# Which valve stem seals are correct?



## gman26 (Jul 19, 2005)

In a gasket set I got 16 o-ring style seals and 8 umbrella seals.
What gives?
Pontiac 350 1969 LeMans.


----------



## gman26 (Jul 19, 2005)

After searching the other forums I found this, is it correct?
Do the guides need to be machined to accept the umbrella-style seals? They were not there when I disassembled the heads.

The umbrella seals you speak of are actually positive seals that go on the intake valve guides. the o-rings go on the exhaust valves. You have to compress the spring and install the o-rings on the second groove and then the locks. They are designed to be used with the stock componets including the shields that go in between the retainers and springs. There are usually 16 o-rings and go on the intakes as well.......so from the factory there are 2 types of seals on the intake valves.


----------



## lars (Sep 28, 2004)

The stock seals are the O-ring type valve stem seals that go in the second groove on the valve stem. In addition to the stem seals, Pontiac always used a steel spring splash shield over the valve springs to reduce direct oil splash onto the valve stems: A lot of people delete these splash shields during assembly, and see increased oil consumption when using only the upper o-ring stem seals.

The "umbrella" seals that come in the kits are pretty cheap and cheesy - don't use those. Rather, if you want to go with a "PC" (Positive Control) oil seal, use one of the good sets of PC seals with the metal compression bands. Yes, the valve guides need to be machined to accept the PC seals - a common operation for any good machine shop.


----------

Required tasks
A – Print the stretch of the valve stem seal thread from "In a gasket" through "is it correct?".
B – Output the stretch of the listing from the line containing "Ammunition Pouch" through the end of the listing, word for word. Leave the pictures out of your answer.
The listing that comes next has nothing to do with the valve stem seal thread.

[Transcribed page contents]
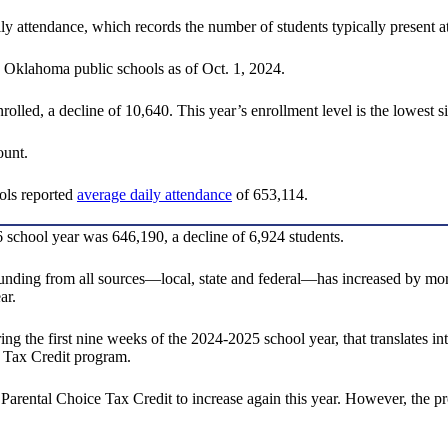
aily attendance, which records the number of students typically present
n Oklahoma public schools as of Oct. 1, 2024.
olled, a decline of 10,640. This year’s enrollment level is the lowest s
ount.
ools reported
average daily attendance
of 653,114.
 school year was 646,190, a decline of 6,924 students.
ding from all sources—local, state and federal—has increased by more 
ar.
ng the first nine weeks of the 2024-2025 school year, that translates in
 Tax Credit program.
 Parental Choice Tax Credit to increase again this year. However, the pr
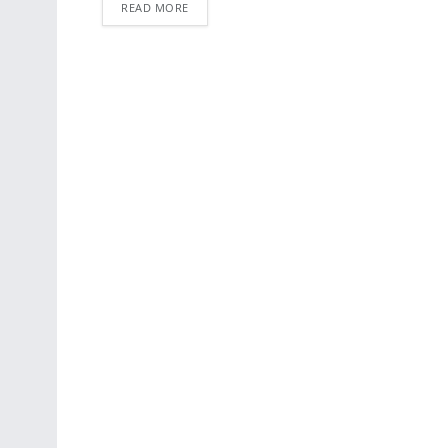
READ MORE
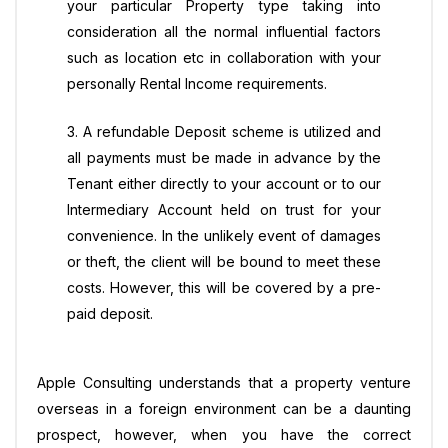
your particular Property type taking into
consideration all the normal influential factors
such as location etc in collaboration with your
personally Rental Income requirements.
3. A refundable Deposit scheme is utilized and
all payments must be made in advance by the
Tenant either directly to your account or to our
Intermediary Account held on trust for your
convenience. In the unlikely event of damages
or theft, the client will be bound to meet these
costs. However, this will be covered by a pre-
paid deposit.
Apple Consulting understands that a property venture
overseas in a foreign environment can be a daunting
prospect, however, when you have the correct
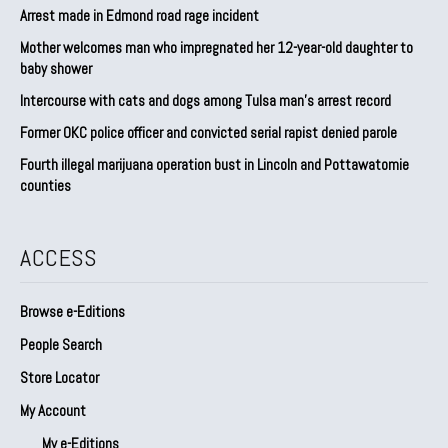
Arrest made in Edmond road rage incident
Mother welcomes man who impregnated her 12-year-old daughter to
baby shower
Intercourse with cats and dogs among Tulsa man’s arrest record
Former OKC police officer and convicted serial rapist denied parole
Fourth illegal marijuana operation bust in Lincoln and Pottawatomie
counties
ACCESS
Browse e-Editions
People Search
Store Locator
My Account
My e-Editions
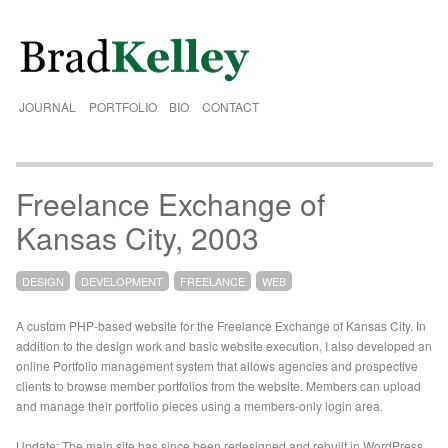
JOURNAL
PORTFOLIO
BIO
CONTACT
Freelance Exchange of
Kansas City, 2003
DESIGN
DEVELOPMENT
FREELANCE
WEB
A custom PHP-based website for the Freelance Exchange of Kansas City. In
addition to the design work and basic website execution, I also developed an
online Portfolio management system that allows agencies and prospective
clients to browse member portfolios from the website. Members can upload
and manage their portfolio pieces using a members-only login area.
Update: The main site has since been redesigned and rebuilt in WordPress.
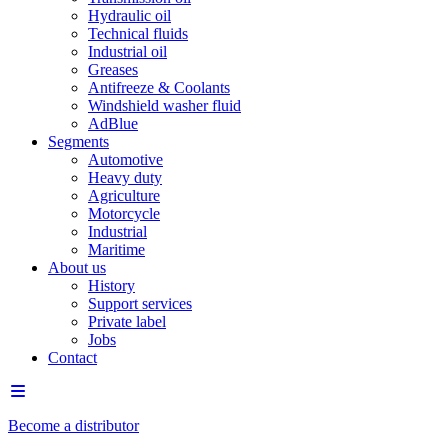
Hydraulic oil
Technical fluids
Industrial oil
Greases
Antifreeze & Coolants
Windshield washer fluid
AdBlue
Segments
Automotive
Heavy duty
Agriculture
Motorcycle
Industrial
Maritime
About us
History
Support services
Private label
Jobs
Contact
Become a distributor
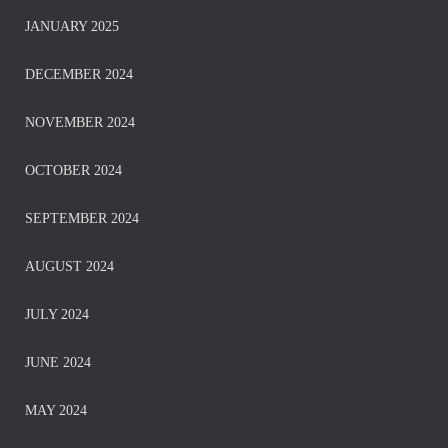
JANUARY 2025
DECEMBER 2024
NOVEMBER 2024
OCTOBER 2024
SEPTEMBER 2024
AUGUST 2024
JULY 2024
JUNE 2024
MAY 2024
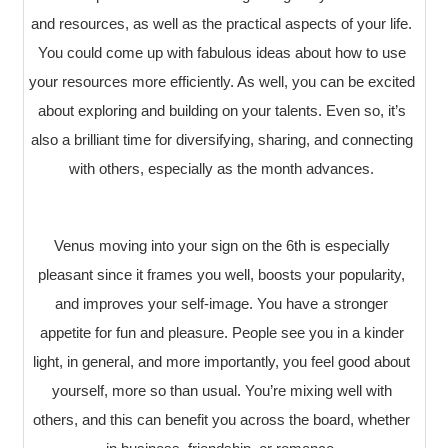
and resources, as well as the practical aspects of your life.
You could come up with fabulous ideas about how to use
your resources more efficiently. As well, you can be excited
about exploring and building on your talents. Even so, it’s
also a brilliant time for diversifying, sharing, and connecting
with others, especially as the month advances.
Venus moving into your sign on the 6th is especially
pleasant since it frames you well, boosts your popularity,
and improves your self-image. You have a stronger
appetite for fun and pleasure. People see you in a kinder
light, in general, and more importantly, you feel good about
yourself, more so than usual. You’re mixing well with
others, and this can benefit you across the board, whether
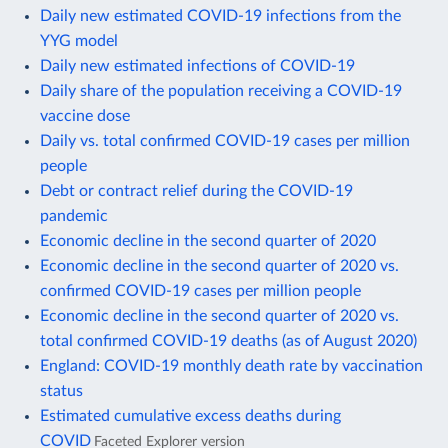
Daily new estimated COVID-19 infections from the
YYG model
Daily new estimated infections of COVID-19
Daily share of the population receiving a COVID-19
vaccine dose
Daily vs. total confirmed COVID-19 cases per million
people
Debt or contract relief during the COVID-19
pandemic
Economic decline in the second quarter of 2020
Economic decline in the second quarter of 2020 vs.
confirmed COVID-19 cases per million people
Economic decline in the second quarter of 2020 vs.
total confirmed COVID-19 deaths (as of August 2020)
England: COVID-19 monthly death rate by vaccination
status
Estimated cumulative excess deaths during
COVID
Faceted Explorer version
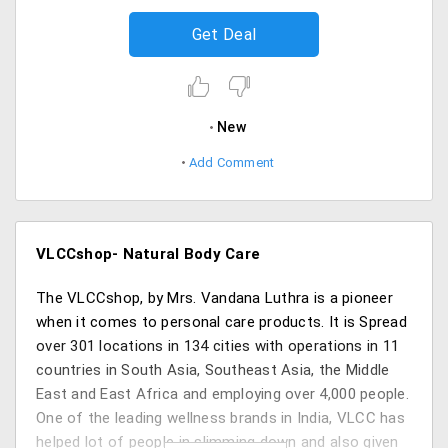
Get Deal
New
Add Comment
VLCCshop- Natural Body Care
The VLCCshop, by Mrs. Vandana Luthra is a pioneer
when it comes to personal care products. It is Spread
over 301 locations in 134 cities with operations in 11
countries in South Asia, Southeast Asia, the Middle
East and East Africa and employing over 4,000 people.
One of the leading wellness brands in India, VLCC has
helped lot of people in slimming down and also given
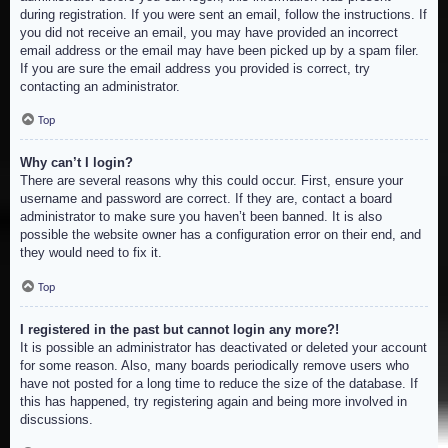
during registration. If you were sent an email, follow the instructions. If
you did not receive an email, you may have provided an incorrect
email address or the email may have been picked up by a spam filer.
If you are sure the email address you provided is correct, try
contacting an administrator.
Top
Why can’t I login?
There are several reasons why this could occur. First, ensure your
username and password are correct. If they are, contact a board
administrator to make sure you haven’t been banned. It is also
possible the website owner has a configuration error on their end, and
they would need to fix it.
Top
I registered in the past but cannot login any more?!
It is possible an administrator has deactivated or deleted your account
for some reason. Also, many boards periodically remove users who
have not posted for a long time to reduce the size of the database. If
this has happened, try registering again and being more involved in
discussions.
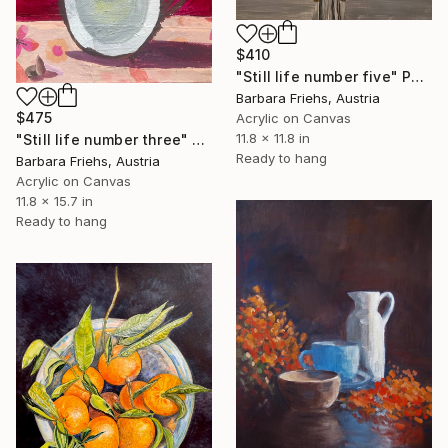
$410
"Still life number five" Painting
Barbara Friehs, Austria
$475
Acrylic on Canvas
11.8 x 11.8 in
"Still life number three" Painting
Ready to hang
Barbara Friehs, Austria
Acrylic on Canvas
11.8 x 15.7 in
Ready to hang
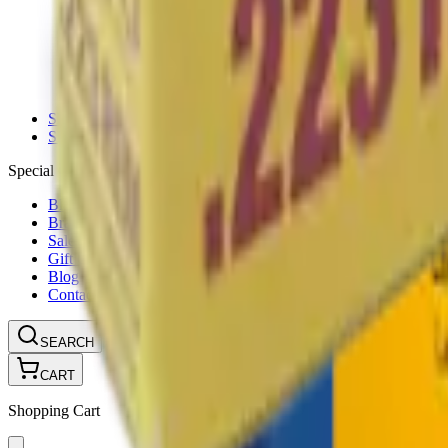
Ammunition Pouch
Cartridge Bags
Hard Cases
Range Bags
Rifle Slips
Shotgun Slips
Shooting Boots
Shooting Gifts
Special Categories
Black Friday
Brands
Sale
Gift Cards
Blog
Contact
CONTACT
LOGIN
SEARCH
CART
Shopping Cart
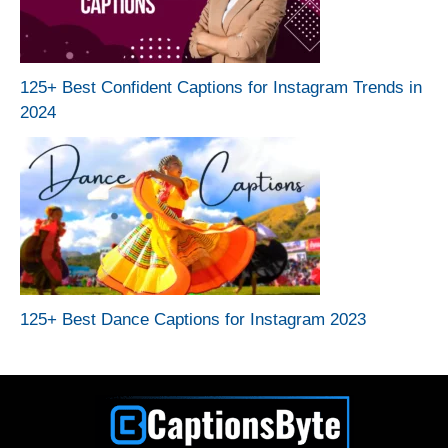
125+ Best Confident Captions for Instagram Trends in
2024
125+ Best Dance Captions for Instagram 2023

List of solutions
A –
In a gasket set I got 16 o-ring style seals and 8 umbrella seals.
What gives?
Pontiac 350 1969 LeMans.


----------



## gman26 (Jul 19, 2005)

After searching the other forums I found this, is it correct?

B –
Ammunition Pouch
Cartridge Bags
Hard Cases
Range Bags
Rifle Slips
Shotgun Slips
Shooting Boots
Shooting Gifts
Special Categories
Black Friday
Brands
Sale
Gift Cards
Blog
Contact
CONTACT
LOGIN
SEARCH
CART
Shopping Cart
125+ Best Confident Captions for Instagram Trends in
2024
125+ Best Dance Captions for Instagram 2023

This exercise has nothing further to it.